►

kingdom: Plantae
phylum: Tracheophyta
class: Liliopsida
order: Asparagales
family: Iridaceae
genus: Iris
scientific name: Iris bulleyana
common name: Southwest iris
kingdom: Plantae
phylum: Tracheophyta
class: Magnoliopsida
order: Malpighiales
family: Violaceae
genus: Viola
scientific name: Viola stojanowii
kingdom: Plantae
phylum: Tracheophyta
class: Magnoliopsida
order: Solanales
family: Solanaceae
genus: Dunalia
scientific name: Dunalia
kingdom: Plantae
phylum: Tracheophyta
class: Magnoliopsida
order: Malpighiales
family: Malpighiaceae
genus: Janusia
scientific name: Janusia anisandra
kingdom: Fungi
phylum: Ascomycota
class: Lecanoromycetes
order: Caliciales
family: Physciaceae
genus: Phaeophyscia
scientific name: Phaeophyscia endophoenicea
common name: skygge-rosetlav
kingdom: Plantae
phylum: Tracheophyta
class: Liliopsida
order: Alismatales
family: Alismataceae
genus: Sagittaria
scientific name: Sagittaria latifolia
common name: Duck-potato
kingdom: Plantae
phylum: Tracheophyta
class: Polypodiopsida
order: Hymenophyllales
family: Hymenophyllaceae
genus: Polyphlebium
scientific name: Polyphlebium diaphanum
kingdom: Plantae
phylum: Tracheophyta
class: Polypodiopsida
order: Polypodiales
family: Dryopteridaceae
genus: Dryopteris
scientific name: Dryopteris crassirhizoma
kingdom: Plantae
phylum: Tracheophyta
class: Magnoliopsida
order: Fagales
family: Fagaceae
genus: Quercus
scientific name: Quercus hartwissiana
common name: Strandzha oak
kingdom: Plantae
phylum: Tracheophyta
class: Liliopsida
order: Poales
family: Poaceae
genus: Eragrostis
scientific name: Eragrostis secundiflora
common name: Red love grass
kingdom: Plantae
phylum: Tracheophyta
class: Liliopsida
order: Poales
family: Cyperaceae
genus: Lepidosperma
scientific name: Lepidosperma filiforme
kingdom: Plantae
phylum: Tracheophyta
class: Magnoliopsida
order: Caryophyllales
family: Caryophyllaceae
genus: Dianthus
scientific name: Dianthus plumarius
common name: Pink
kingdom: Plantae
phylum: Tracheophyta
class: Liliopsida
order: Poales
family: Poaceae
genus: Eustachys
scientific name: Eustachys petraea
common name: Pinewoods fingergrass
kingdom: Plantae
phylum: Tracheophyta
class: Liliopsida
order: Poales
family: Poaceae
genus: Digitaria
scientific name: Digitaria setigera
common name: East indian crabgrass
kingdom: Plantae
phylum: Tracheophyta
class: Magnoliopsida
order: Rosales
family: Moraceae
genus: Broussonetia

◄

* **Exercise aim**
Rewrite the listing above, putting "vernacular name" in place of every "common name" and leaving all other text unchanged.

* **Complete answer**
kingdom: Plantae
phylum: Tracheophyta
class: Liliopsida
order: Asparagales
family: Iridaceae
genus: Iris
scientific name: Iris bulleyana
vernacular name: Southwest iris
kingdom: Plantae
phylum: Tracheophyta
class: Magnoliopsida
order: Malpighiales
family: Violaceae
genus: Viola
scientific name: Viola stojanowii
kingdom: Plantae
phylum: Tracheophyta
class: Magnoliopsida
order: Solanales
family: Solanaceae
genus: Dunalia
scientific name: Dunalia
kingdom: Plantae
phylum: Tracheophyta
class: Magnoliopsida
order: Malpighiales
family: Malpighiaceae
genus: Janusia
scientific name: Janusia anisandra
kingdom: Fungi
phylum: Ascomycota
class: Lecanoromycetes
order: Caliciales
family: Physciaceae
genus: Phaeophyscia
scientific name: Phaeophyscia endophoenicea
vernacular name: skygge-rosetlav
kingdom: Plantae
phylum: Tracheophyta
class: Liliopsida
order: Alismatales
family: Alismataceae
genus: Sagittaria
scientific name: Sagittaria latifolia
vernacular name: Duck-potato
kingdom: Plantae
phylum: Tracheophyta
class: Polypodiopsida
order: Hymenophyllales
family: Hymenophyllaceae
genus: Polyphlebium
scientific name: Polyphlebium diaphanum
kingdom: Plantae
phylum: Tracheophyta
class: Polypodiopsida
order: Polypodiales
family: Dryopteridaceae
genus: Dryopteris
scientific name: Dryopteris crassirhizoma
kingdom: Plantae
phylum: Tracheophyta
class: Magnoliopsida
order: Fagales
family: Fagaceae
genus: Quercus
scientific name: Quercus hartwissiana
vernacular name: Strandzha oak
kingdom: Plantae
phylum: Tracheophyta
class: Liliopsida
order: Poales
family: Poaceae
genus: Eragrostis
scientific name: Eragrostis secundiflora
vernacular name: Red love grass
kingdom: Plantae
phylum: Tracheophyta
class: Liliopsida
order: Poales
family: Cyperaceae
genus: Lepidosperma
scientific name: Lepidosperma filiforme
kingdom: Plantae
phylum: Tracheophyta
class: Magnoliopsida
order: Caryophyllales
family: Caryophyllaceae
genus: Dianthus
scientific name: Dianthus plumarius
vernacular name: Pink
kingdom: Plantae
phylum: Tracheophyta
class: Liliopsida
order: Poales
family: Poaceae
genus: Eustachys
scientific name: Eustachys petraea
vernacular name: Pinewoods fingergrass
kingdom: Plantae
phylum: Tracheophyta
class: Liliopsida
order: Poales
family: Poaceae
genus: Digitaria
scientific name: Digitaria setigera
vernacular name: East indian crabgrass
kingdom: Plantae
phylum: Tracheophyta
class: Magnoliopsida
order: Rosales
family: Moraceae
genus: Broussonetia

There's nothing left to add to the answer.